== Job item A ==
Could you copy the saved entries word for word, starting at their first line and ending at the line that contains "Indstillinger for udseende", with that line included?

== Supplied text ==
# # # #

I’m also struggling with a rash on the back of my legs from my butt down to my calves. It burns as I hike and my hiking pants rub against it. I think it’s dry skin or maybe chaffing from not drying off completely before putting my pants back on after the lunch-time swims and sitting in the waterfall yesterday. All I have is Carmex which works for chapped lips, so why not chapped legs and butt? I rubbed it on and believe it or not, it helped (after it stopped burning!) I want to put something on it now, but Carmex has a strong scent and I don’t want to be an invitation to bears. My zinc oxide is all I have that’s odorless and that’s too greasy. I have Neosporin, but I don’t think that will help, I wish I’d brought Cortisone cream. Maybe I can get some at MTR.
I have the most beautiful campsite tonight in a barren and rocky landscape below Mather Pass. I feel like I’m on the moon! I’m near a crystal-clear creek cascading through the rocks and earth from Mather Pass. I found a little pool between two boulders. It was big enough to squeeze into and have a bath. It was even pretty warm! It felt good to splash the trail dust off my grimy body.
I’ve just seen one lone hiker heading toward the pass, about an hour ago and he didn’t see me. Other than him, I haven’t seen anyone since early afternoon. I have the whole moon all to myself! As usual, the smoke is obscuring the jagged peaks around me, I can’t wait to get up in the morning and snap some pictures while it’s clear.
It’s time to make dinner and settle in. I hope to sleep well tonight, I have a big day planned tomorrow. My goal is to reach the middle fork of Kings River. It’s about 13 miles after Mather Pass – all downhill. That’ll (finally) put me over the 100-mile mark!

# # # #

(Saved entries)
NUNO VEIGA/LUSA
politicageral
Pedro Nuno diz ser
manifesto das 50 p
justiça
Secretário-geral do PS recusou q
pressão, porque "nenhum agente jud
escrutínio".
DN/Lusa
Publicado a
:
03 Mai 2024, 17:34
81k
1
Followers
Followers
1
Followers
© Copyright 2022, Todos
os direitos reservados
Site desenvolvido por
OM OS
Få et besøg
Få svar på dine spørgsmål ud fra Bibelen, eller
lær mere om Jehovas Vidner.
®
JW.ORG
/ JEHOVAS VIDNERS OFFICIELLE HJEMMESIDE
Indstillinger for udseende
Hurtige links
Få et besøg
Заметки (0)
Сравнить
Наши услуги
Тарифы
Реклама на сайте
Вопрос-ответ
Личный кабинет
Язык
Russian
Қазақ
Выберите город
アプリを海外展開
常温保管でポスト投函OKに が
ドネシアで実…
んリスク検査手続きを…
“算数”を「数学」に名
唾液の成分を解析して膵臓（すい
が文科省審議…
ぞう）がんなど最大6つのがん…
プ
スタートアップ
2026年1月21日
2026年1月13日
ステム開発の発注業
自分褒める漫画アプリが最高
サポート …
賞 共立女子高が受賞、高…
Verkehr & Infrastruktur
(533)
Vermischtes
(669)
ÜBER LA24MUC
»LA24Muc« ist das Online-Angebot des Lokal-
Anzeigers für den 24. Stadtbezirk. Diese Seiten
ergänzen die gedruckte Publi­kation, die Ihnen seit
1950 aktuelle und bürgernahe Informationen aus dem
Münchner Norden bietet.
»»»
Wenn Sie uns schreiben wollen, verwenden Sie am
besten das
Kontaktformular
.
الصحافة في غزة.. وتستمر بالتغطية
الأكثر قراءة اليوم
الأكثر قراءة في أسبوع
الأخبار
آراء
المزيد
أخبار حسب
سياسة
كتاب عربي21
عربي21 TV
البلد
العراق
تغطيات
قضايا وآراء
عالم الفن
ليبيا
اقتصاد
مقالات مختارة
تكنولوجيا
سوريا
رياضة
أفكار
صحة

# # # #

== Job item B ==
Can you write out the hiking journal passage starting at "I’ve just seen" and ending at "the 100-mile mark!", switching "dinner" out for "supper"?

== Exercise answer A ==
NUNO VEIGA/LUSA
politicageral
Pedro Nuno diz ser
manifesto das 50 p
justiça
Secretário-geral do PS recusou q
pressão, porque "nenhum agente jud
escrutínio".
DN/Lusa
Publicado a
:
03 Mai 2024, 17:34
81k
1
Followers
Followers
1
Followers
© Copyright 2022, Todos
os direitos reservados
Site desenvolvido por
OM OS
Få et besøg
Få svar på dine spørgsmål ud fra Bibelen, eller
lær mere om Jehovas Vidner.
®
JW.ORG
/ JEHOVAS VIDNERS OFFICIELLE HJEMMESIDE
Indstillinger for udseende

== Exercise answer B ==
I’ve just seen one lone hiker heading toward the pass, about an hour ago and he didn’t see me. Other than him, I haven’t seen anyone since early afternoon. I have the whole moon all to myself! As usual, the smoke is obscuring the jagged peaks around me, I can’t wait to get up in the morning and snap some pictures while it’s clear.
It’s time to make supper and settle in. I hope to sleep well tonight, I have a big day planned tomorrow. My goal is to reach the middle fork of Kings River. It’s about 13 miles after Mather Pass – all downhill. That’ll (finally) put me over the 100-mile mark!